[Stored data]
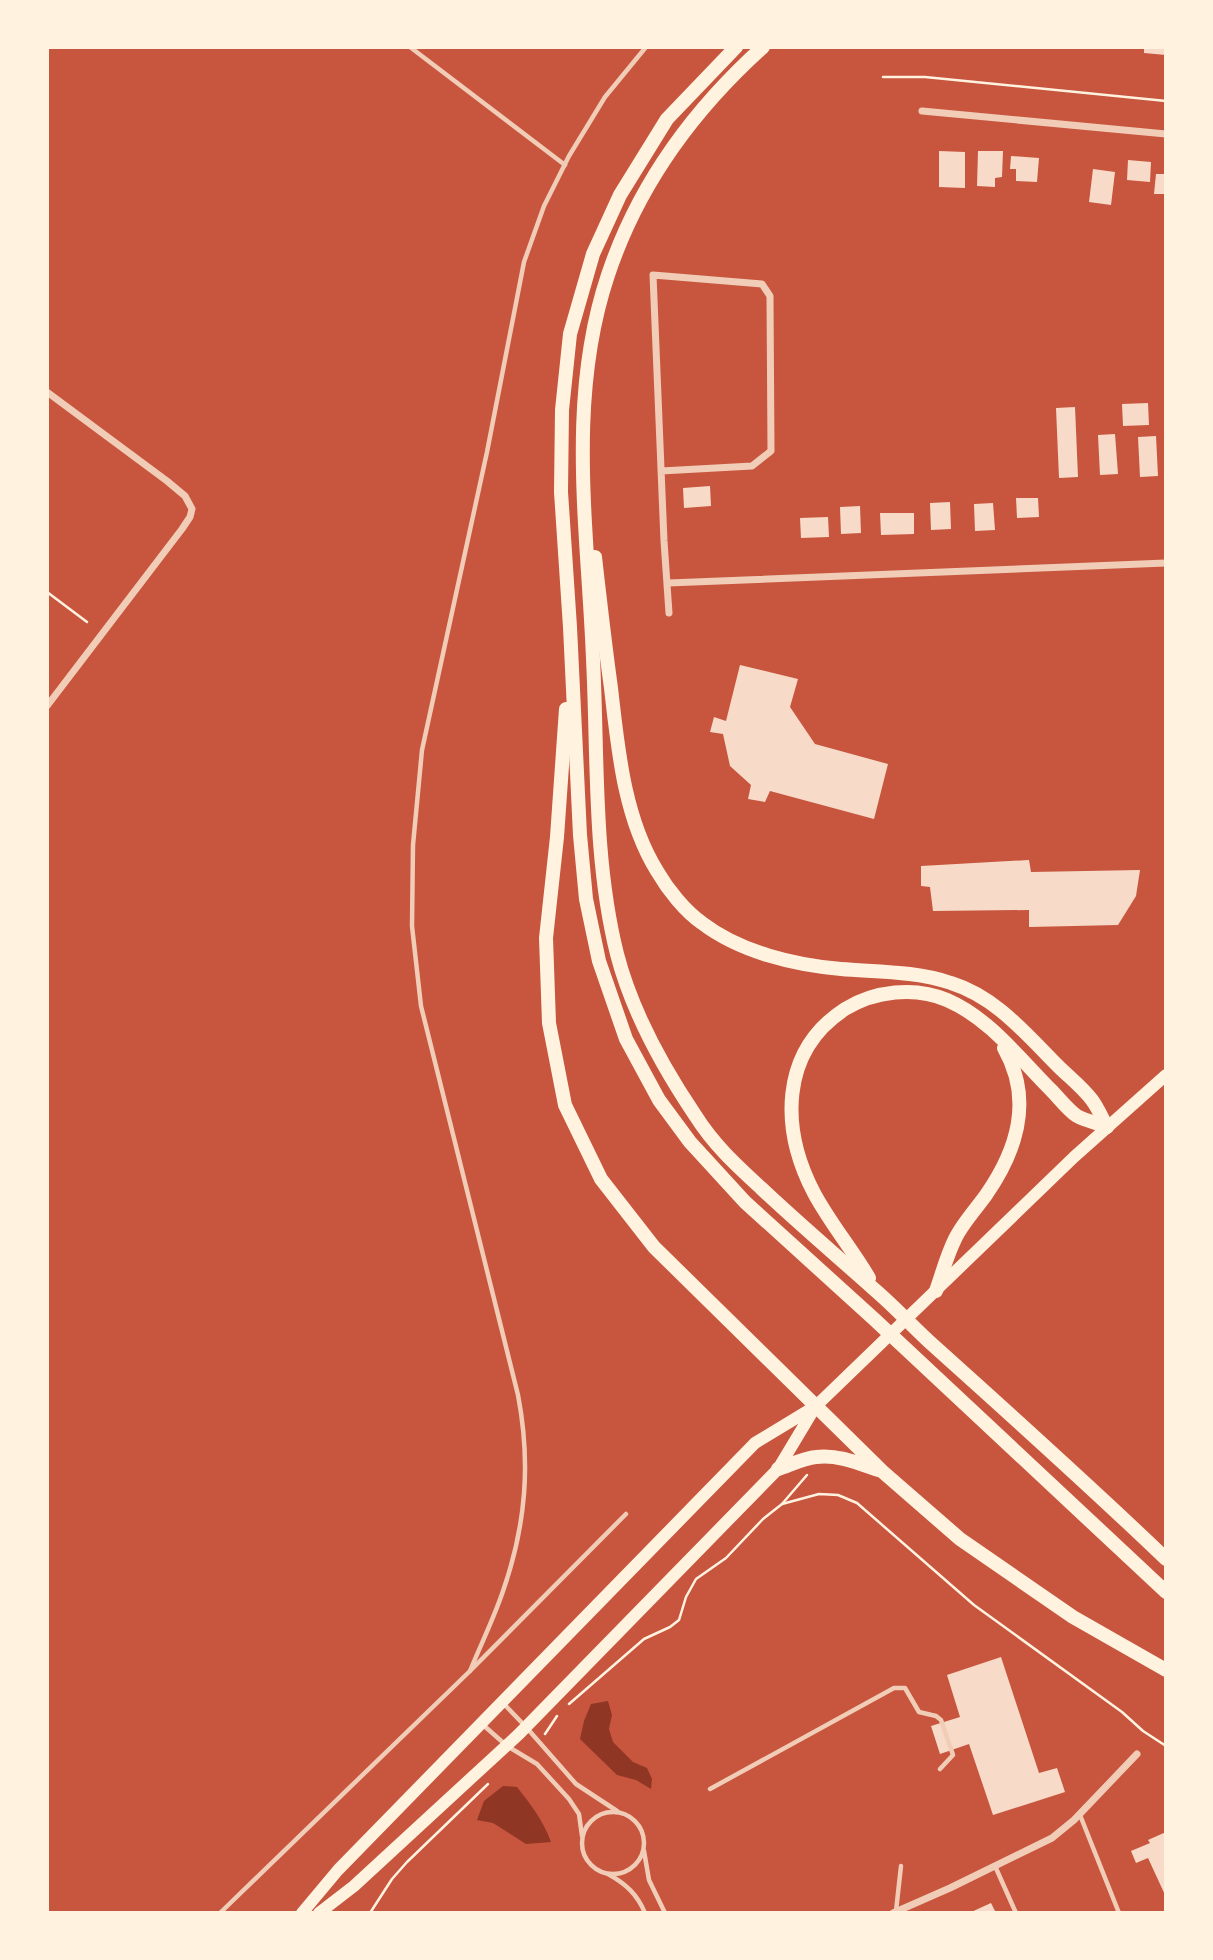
<svg xmlns="http://www.w3.org/2000/svg" width="1213" height="1960" font-family="'Open Sans',sans-serif">
  <rect width="100%" height="100%" fill="#c8553d"/>
  <!-- water -->
  <g fill="#8f3625">
    <path d="M608 1701 612 1715 609 1729 613 1742 633 1762 647 1768 652 1779 651 1789 636 1780 617 1775 580 1739 584 1721 591 1704Z"/>
    <path d="M503 1786 517 1787C531 1805 543 1820 551 1842L526 1844 493 1823 477 1820 484 1801Z"/>
  </g>
  <!-- building -->
  <g fill="#f7dbc8">
    <path d="M1144 47H1166V55L1144 53Z"/>
    <path d="M939 151 965 152V188L939 187Z"/>
    <path d="M978 151H1003L1002 177 995 178V187L977 186Z"/>
    <path d="M1011 156 1039 158 1037 182 1016 181V169H1010Z"/>
    <path d="M1128 160 1151 162 1150 182 1127 180Z"/>
    <path d="M1093 169 1115 172 1111 205 1089 202Z"/>
    <path d="M1156 174H1166V194H1154Z"/>
    <path d="M1148 403 1149 425 1123 426 1122 404Z"/>
    <path d="M1075 407 1078 477 1059 478 1056 408Z"/>
    <path d="M1115 434 1118 474 1100 475 1098 435Z"/>
    <path d="M1156 436 1158 476 1140 477 1138 437Z"/>
    <path d="M710 486 711 506 684 508 683 488Z"/>
    <path d="M1016 498H1038L1039 517 1017 518Z"/>
    <path d="M950 502 951 529 931 530 930 503Z"/>
    <path d="M993 503 995 530 975 531 974 504Z"/>
    <path d="M860 506 861 533 841 534 840 507Z"/>
    <path d="M880 513H914V534L881 535Z"/>
    <path d="M828 517 829 537 801 538 800 518Z"/>
    <path d="M740 665 798 679 790 707 815 744 888 764 874 819 770 791 765 802 748 799 751 785 730 766 723 734 710 732 714 717 726 721Z"/>
    <path d="M1029 860 1031 872 1140 870 1136 896 1118 925 1029 927V910L933 911 930 887 921 886V866Z"/>
    <path d="M1001 1657 1039 1773 1057 1768 1065 1792 993 1815 969 1744 940 1754 931 1726 960 1717 947 1675Z"/>
    <path d="M1166 1832V1897L1148 1858 1136 1863 1131 1851 1150 1843 1148 1840Z"/>
    <path d="M991 1903 996 1913H969Z"/>
  </g>
  <g fill="none" stroke-linecap="round" stroke-linejoin="round">
    <!-- path -->
    <g stroke="#fff3e0" stroke-width="2.5">
      <path d="M883 77H925L1166 101"/>
      <path d="M47 592 87 622"/>
      <path d="M782 1504 807 1475"/>
      <path d="M569 1704 644 1639 670 1627 679 1620 686 1597 696 1579 726 1558 763 1519 782 1504 819 1494 838 1495 857 1503 974 1605 1122 1712 1143 1731 1166 1746"/>
      <path d="M545 1734 557 1716"/>
      <path d="M370 1913 392 1879 407 1862 488 1784"/>
    </g>
    <!-- service -->
    <g stroke="#f1ccb7" stroke-width="4.5">
      <path d="M410 47 565 165"/>
      <path d="M470 1671C481 1644 494 1618 503 1591 526 1525 531 1463 518 1395L421 1006 412 926 413 845 422 750 487 452 524 262 544 206 569 156 605 97 646 47"/>
      <path d="M502 1702 526 1727 576 1784 617 1811"/>
      <path d="M482 1724 507 1746 537 1764 569 1799 579 1814 582 1836"/>
      <path d="M710 1789 894 1688H905L919 1712 936 1716 941 1720 953 1755 940 1769"/>
      <circle cx="613" cy="1843" r="31"/>
      <path d="M1080 1815 1119 1913"/>
      <path d="M644 1851 649 1880 665 1913"/>
      <path d="M995 1866 1016 1913"/>
      <path d="M608 1874C626 1884 637 1894 645 1913"/>
      <path d="M896 1911 901 1866"/>
      <path d="M220 1913 470 1671 626 1514"/>
    </g>
    <!-- minor -->
    <g stroke="#f1ccb7" stroke-width="7">
      <path d="M922 111 1166 134"/>
      <path d="M47 392 167 481 185 496 192 509 190 517 182 529 47 706"/>
      <path d="M661 471 752 466 771 451 770 296 762 284 653 275 664 541 669 613"/>
      <path d="M668 583 1166 563"/>
      <path d="M893 1913 950 1888 1052 1838 1074 1820 1137 1754"/>
    </g>
    <!-- secondary -->
    <g stroke="#fff3e0" stroke-width="12">
      <path d="M302 1913 338 1870 755 1443 816 1406 1074 1157 1166 1075"/>
      <path d="M319 1913 354 1886 519 1734 778 1469 814 1409"/>
    </g>
    <!-- primary -->
    <g stroke="#fff3e0" stroke-width="14">
      <path d="M736 47 667 119 620 195 593 254 570 334 562 410 561 492 570 627 580 835 586 899 599 961 626 1039 659 1100 690 1142 745 1202 874 1319 1166 1592"/>
      <path d="M763 47C693 110 638 185 608 275 566 400 588 530 593 659 598 757 593 858 617 954 632 1012 662 1066 695 1115 714 1145 735 1164 761 1188 798 1223 837 1256 875 1290 896 1308 914 1328 934 1346 1012 1416 1090 1486 1166 1559"/>
      <path d="M595 557C600 601 605 645 611 688 618 749 624 818 657 871 668 890 685 911 702 923 740 952 794 965 841 969 877 972 916 971 951 983 996 997 1026 1034 1058 1066 1069 1077 1082 1087 1092 1100 1098 1108 1102 1118 1107 1127"/>
      <path d="M566 709 557 837 546 938 549 1023 565 1105 601 1179 654 1247 883 1472 960 1539 1073 1617 1166 1670"/>
      <path d="M869 1278C852 1249 830 1223 814 1193 781 1130 779 1052 845 1009 874 991 915 986 947 1000 989 1018 1019 1058 1051 1090 1059 1098 1068 1110 1077 1116 1086 1121 1098 1123 1107 1127"/>
      <path d="M936 1291C942 1274 947 1255 955 1239 962 1224 976 1209 986 1195 1018 1149 1033 1099 1004 1048"/>
      <path d="M778 1469C790 1465 804 1458 816 1457 837 1454 858 1463 878 1470"/>
    </g>
  </g>
  <!-- border -->
  <rect width="1213" height="1960" fill="none" stroke="#fff3e0" stroke-width="98"/>
</svg>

Try it:
We ask that the entries above be copied exactly, with the pictures omitted.

Task response:
<svg xmlns="http://www.w3.org/2000/svg" width="1213" height="1960" font-family="'Open Sans',sans-serif">
  <rect width="100%" height="100%" fill="#c8553d"/>
  <!-- water -->
  <g fill="#8f3625">
    <path d="M608 1701 612 1715 609 1729 613 1742 633 1762 647 1768 652 1779 651 1789 636 1780 617 1775 580 1739 584 1721 591 1704Z"/>
    <path d="M503 1786 517 1787C531 1805 543 1820 551 1842L526 1844 493 1823 477 1820 484 1801Z"/>
  </g>
  <!-- building -->
  <g fill="#f7dbc8">
    <path d="M1144 47H1166V55L1144 53Z"/>
    <path d="M939 151 965 152V188L939 187Z"/>
    <path d="M978 151H1003L1002 177 995 178V187L977 186Z"/>
    <path d="M1011 156 1039 158 1037 182 1016 181V169H1010Z"/>
    <path d="M1128 160 1151 162 1150 182 1127 180Z"/>
    <path d="M1093 169 1115 172 1111 205 1089 202Z"/>
    <path d="M1156 174H1166V194H1154Z"/>
    <path d="M1148 403 1149 425 1123 426 1122 404Z"/>
    <path d="M1075 407 1078 477 1059 478 1056 408Z"/>
    <path d="M1115 434 1118 474 1100 475 1098 435Z"/>
    <path d="M1156 436 1158 476 1140 477 1138 437Z"/>
    <path d="M710 486 711 506 684 508 683 488Z"/>
    <path d="M1016 498H1038L1039 517 1017 518Z"/>
    <path d="M950 502 951 529 931 530 930 503Z"/>
    <path d="M993 503 995 530 975 531 974 504Z"/>
    <path d="M860 506 861 533 841 534 840 507Z"/>
    <path d="M880 513H914V534L881 535Z"/>
    <path d="M828 517 829 537 801 538 800 518Z"/>
    <path d="M740 665 798 679 790 707 815 744 888 764 874 819 770 791 765 802 748 799 751 785 730 766 723 734 710 732 714 717 726 721Z"/>
    <path d="M1029 860 1031 872 1140 870 1136 896 1118 925 1029 927V910L933 911 930 887 921 886V866Z"/>
    <path d="M1001 1657 1039 1773 1057 1768 1065 1792 993 1815 969 1744 940 1754 931 1726 960 1717 947 1675Z"/>
    <path d="M1166 1832V1897L1148 1858 1136 1863 1131 1851 1150 1843 1148 1840Z"/>
    <path d="M991 1903 996 1913H969Z"/>
  </g>
  <g fill="none" stroke-linecap="round" stroke-linejoin="round">
    <!-- path -->
    <g stroke="#fff3e0" stroke-width="2.5">
      <path d="M883 77H925L1166 101"/>
      <path d="M47 592 87 622"/>
      <path d="M782 1504 807 1475"/>
      <path d="M569 1704 644 1639 670 1627 679 1620 686 1597 696 1579 726 1558 763 1519 782 1504 819 1494 838 1495 857 1503 974 1605 1122 1712 1143 1731 1166 1746"/>
      <path d="M545 1734 557 1716"/>
      <path d="M370 1913 392 1879 407 1862 488 1784"/>
    </g>
    <!-- service -->
    <g stroke="#f1ccb7" stroke-width="4.5">
      <path d="M410 47 565 165"/>
      <path d="M470 1671C481 1644 494 1618 503 1591 526 1525 531 1463 518 1395L421 1006 412 926 413 845 422 750 487 452 524 262 544 206 569 156 605 97 646 47"/>
      <path d="M502 1702 526 1727 576 1784 617 1811"/>
      <path d="M482 1724 507 1746 537 1764 569 1799 579 1814 582 1836"/>
      <path d="M710 1789 894 1688H905L919 1712 936 1716 941 1720 953 1755 940 1769"/>
      <circle cx="613" cy="1843" r="31"/>
      <path d="M1080 1815 1119 1913"/>
      <path d="M644 1851 649 1880 665 1913"/>
      <path d="M995 1866 1016 1913"/>
      <path d="M608 1874C626 1884 637 1894 645 1913"/>
      <path d="M896 1911 901 1866"/>
      <path d="M220 1913 470 1671 626 1514"/>
    </g>
    <!-- minor -->
    <g stroke="#f1ccb7" stroke-width="7">
      <path d="M922 111 1166 134"/>
      <path d="M47 392 167 481 185 496 192 509 190 517 182 529 47 706"/>
      <path d="M661 471 752 466 771 451 770 296 762 284 653 275 664 541 669 613"/>
      <path d="M668 583 1166 563"/>
      <path d="M893 1913 950 1888 1052 1838 1074 1820 1137 1754"/>
    </g>
    <!-- secondary -->
    <g stroke="#fff3e0" stroke-width="12">
      <path d="M302 1913 338 1870 755 1443 816 1406 1074 1157 1166 1075"/>
      <path d="M319 1913 354 1886 519 1734 778 1469 814 1409"/>
    </g>
    <!-- primary -->
    <g stroke="#fff3e0" stroke-width="14">
      <path d="M736 47 667 119 620 195 593 254 570 334 562 410 561 492 570 627 580 835 586 899 599 961 626 1039 659 1100 690 1142 745 1202 874 1319 1166 1592"/>
      <path d="M763 47C693 110 638 185 608 275 566 400 588 530 593 659 598 757 593 858 617 954 632 1012 662 1066 695 1115 714 1145 735 1164 761 1188 798 1223 837 1256 875 1290 896 1308 914 1328 934 1346 1012 1416 1090 1486 1166 1559"/>
      <path d="M595 557C600 601 605 645 611 688 618 749 624 818 657 871 668 890 685 911 702 923 740 952 794 965 841 969 877 972 916 971 951 983 996 997 1026 1034 1058 1066 1069 1077 1082 1087 1092 1100 1098 1108 1102 1118 1107 1127"/>
      <path d="M566 709 557 837 546 938 549 1023 565 1105 601 1179 654 1247 883 1472 960 1539 1073 1617 1166 1670"/>
      <path d="M869 1278C852 1249 830 1223 814 1193 781 1130 779 1052 845 1009 874 991 915 986 947 1000 989 1018 1019 1058 1051 1090 1059 1098 1068 1110 1077 1116 1086 1121 1098 1123 1107 1127"/>
      <path d="M936 1291C942 1274 947 1255 955 1239 962 1224 976 1209 986 1195 1018 1149 1033 1099 1004 1048"/>
      <path d="M778 1469C790 1465 804 1458 816 1457 837 1454 858 1463 878 1470"/>
    </g>
  </g>
  <!-- border -->
  <rect width="1213" height="1960" fill="none" stroke="#fff3e0" stroke-width="98"/>
</svg>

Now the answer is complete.